§ **Goal of the exercise**
Convert everything from the line containing "scientific name: Hyperaspis connectens" down to the line containing "family: Hirundinidae" into a numbered list, omitting any blank lines.

§ **Given entries**
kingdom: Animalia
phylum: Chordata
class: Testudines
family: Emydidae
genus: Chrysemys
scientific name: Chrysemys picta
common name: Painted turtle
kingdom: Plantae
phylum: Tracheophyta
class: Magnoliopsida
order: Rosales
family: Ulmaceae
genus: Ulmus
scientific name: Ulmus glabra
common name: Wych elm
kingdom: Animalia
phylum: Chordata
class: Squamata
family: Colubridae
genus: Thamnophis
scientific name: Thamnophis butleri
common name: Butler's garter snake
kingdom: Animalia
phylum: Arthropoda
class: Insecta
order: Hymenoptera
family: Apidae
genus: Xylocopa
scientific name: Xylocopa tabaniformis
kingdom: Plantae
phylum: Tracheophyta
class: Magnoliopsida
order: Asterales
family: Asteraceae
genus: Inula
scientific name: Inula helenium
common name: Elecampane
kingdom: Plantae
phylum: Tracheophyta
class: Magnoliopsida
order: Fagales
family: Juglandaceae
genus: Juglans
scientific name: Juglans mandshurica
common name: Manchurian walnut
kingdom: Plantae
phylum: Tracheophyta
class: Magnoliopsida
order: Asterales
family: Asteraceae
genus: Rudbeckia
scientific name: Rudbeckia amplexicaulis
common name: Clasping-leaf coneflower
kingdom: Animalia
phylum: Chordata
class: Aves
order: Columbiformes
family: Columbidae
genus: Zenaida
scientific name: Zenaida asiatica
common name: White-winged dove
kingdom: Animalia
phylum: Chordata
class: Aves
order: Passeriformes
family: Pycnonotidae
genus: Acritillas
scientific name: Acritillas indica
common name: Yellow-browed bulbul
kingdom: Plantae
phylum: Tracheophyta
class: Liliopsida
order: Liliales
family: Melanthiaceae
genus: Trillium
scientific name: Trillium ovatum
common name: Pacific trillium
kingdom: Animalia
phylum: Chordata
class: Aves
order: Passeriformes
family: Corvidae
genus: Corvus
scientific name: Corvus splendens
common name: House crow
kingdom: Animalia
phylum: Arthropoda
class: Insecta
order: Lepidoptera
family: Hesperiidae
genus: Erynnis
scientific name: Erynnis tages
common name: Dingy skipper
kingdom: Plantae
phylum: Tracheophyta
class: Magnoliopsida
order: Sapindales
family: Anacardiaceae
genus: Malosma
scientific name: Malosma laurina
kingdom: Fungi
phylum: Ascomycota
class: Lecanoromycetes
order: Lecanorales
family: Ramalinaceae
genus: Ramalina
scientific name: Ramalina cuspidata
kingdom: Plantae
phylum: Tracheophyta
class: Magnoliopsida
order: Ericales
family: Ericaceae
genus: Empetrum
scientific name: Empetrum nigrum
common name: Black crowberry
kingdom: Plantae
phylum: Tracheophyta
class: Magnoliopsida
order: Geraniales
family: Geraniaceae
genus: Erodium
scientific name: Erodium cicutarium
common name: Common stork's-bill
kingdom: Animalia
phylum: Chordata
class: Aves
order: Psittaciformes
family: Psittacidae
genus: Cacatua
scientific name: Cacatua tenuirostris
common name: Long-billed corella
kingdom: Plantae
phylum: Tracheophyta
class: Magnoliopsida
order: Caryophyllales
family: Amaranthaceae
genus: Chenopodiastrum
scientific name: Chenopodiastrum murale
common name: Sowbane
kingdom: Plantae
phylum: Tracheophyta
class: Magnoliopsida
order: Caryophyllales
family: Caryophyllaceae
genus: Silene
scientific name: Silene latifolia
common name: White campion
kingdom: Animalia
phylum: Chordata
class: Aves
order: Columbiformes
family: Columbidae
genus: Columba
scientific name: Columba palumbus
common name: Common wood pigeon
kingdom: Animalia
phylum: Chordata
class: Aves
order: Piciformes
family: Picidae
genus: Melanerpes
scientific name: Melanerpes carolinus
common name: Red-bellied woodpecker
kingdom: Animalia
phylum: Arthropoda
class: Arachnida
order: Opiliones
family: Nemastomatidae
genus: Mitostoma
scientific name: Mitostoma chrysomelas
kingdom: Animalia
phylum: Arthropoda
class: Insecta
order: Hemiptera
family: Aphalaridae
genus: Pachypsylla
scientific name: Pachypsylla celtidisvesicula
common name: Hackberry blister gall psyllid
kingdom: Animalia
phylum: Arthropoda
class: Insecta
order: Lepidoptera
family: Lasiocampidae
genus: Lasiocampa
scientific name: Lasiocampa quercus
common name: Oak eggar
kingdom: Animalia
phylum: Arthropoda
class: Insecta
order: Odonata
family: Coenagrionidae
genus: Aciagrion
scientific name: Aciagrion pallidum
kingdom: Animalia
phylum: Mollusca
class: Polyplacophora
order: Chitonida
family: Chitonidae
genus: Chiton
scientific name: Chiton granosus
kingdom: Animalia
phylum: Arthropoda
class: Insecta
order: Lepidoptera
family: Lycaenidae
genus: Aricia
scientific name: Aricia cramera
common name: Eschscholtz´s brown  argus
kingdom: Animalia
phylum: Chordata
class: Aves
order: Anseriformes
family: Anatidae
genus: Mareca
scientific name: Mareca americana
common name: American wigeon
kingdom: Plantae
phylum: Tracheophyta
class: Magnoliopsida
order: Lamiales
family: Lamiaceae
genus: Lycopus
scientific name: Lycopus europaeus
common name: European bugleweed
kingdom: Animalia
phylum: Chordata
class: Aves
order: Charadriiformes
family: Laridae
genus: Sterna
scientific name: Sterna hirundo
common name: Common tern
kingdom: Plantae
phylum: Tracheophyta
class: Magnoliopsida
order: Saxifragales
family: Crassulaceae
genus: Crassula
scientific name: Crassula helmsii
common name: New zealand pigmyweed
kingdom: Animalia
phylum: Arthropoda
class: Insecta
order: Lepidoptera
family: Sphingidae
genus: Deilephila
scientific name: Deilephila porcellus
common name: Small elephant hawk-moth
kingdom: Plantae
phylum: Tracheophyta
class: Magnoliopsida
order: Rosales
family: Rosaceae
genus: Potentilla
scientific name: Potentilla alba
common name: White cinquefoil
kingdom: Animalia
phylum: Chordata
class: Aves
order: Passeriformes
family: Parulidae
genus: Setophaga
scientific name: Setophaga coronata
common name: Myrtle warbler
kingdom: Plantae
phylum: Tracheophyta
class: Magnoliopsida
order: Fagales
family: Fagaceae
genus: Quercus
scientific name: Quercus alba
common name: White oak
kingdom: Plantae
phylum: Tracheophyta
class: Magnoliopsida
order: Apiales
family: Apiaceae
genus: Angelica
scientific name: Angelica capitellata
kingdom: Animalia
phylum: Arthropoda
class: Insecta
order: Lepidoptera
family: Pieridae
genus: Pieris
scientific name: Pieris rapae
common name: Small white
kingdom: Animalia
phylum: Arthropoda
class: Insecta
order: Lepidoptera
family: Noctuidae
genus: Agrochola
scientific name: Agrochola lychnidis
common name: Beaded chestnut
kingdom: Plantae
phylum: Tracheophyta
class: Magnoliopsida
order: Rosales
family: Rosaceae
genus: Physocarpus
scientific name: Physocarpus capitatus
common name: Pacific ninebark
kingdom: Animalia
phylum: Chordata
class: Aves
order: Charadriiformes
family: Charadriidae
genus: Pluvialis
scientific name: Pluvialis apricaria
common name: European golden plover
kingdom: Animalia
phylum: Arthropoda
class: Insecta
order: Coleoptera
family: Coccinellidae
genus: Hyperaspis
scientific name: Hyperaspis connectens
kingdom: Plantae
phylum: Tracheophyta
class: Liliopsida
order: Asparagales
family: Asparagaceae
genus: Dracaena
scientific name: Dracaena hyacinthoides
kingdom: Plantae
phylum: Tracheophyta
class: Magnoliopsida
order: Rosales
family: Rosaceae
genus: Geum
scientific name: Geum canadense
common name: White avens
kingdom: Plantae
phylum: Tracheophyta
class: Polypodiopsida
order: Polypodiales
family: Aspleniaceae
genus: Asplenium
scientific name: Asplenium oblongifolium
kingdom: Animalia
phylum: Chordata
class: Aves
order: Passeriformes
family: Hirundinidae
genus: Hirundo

§ **Task answer**
1. scientific name: Hyperaspis connectens
2. kingdom: Plantae
3. phylum: Tracheophyta
4. class: Liliopsida
5. order: Asparagales
6. family: Asparagaceae
7. genus: Dracaena
8. scientific name: Dracaena hyacinthoides
9. kingdom: Plantae
10. phylum: Tracheophyta
11. class: Magnoliopsida
12. order: Rosales
13. family: Rosaceae
14. genus: Geum
15. scientific name: Geum canadense
16. common name: White avens
17. kingdom: Plantae
18. phylum: Tracheophyta
19. class: Polypodiopsida
20. order: Polypodiales
21. family: Aspleniaceae
22. genus: Asplenium
23. scientific name: Asplenium oblongifolium
24. kingdom: Animalia
25. phylum: Chordata
26. class: Aves
27. order: Passeriformes
28. family: Hirundinidae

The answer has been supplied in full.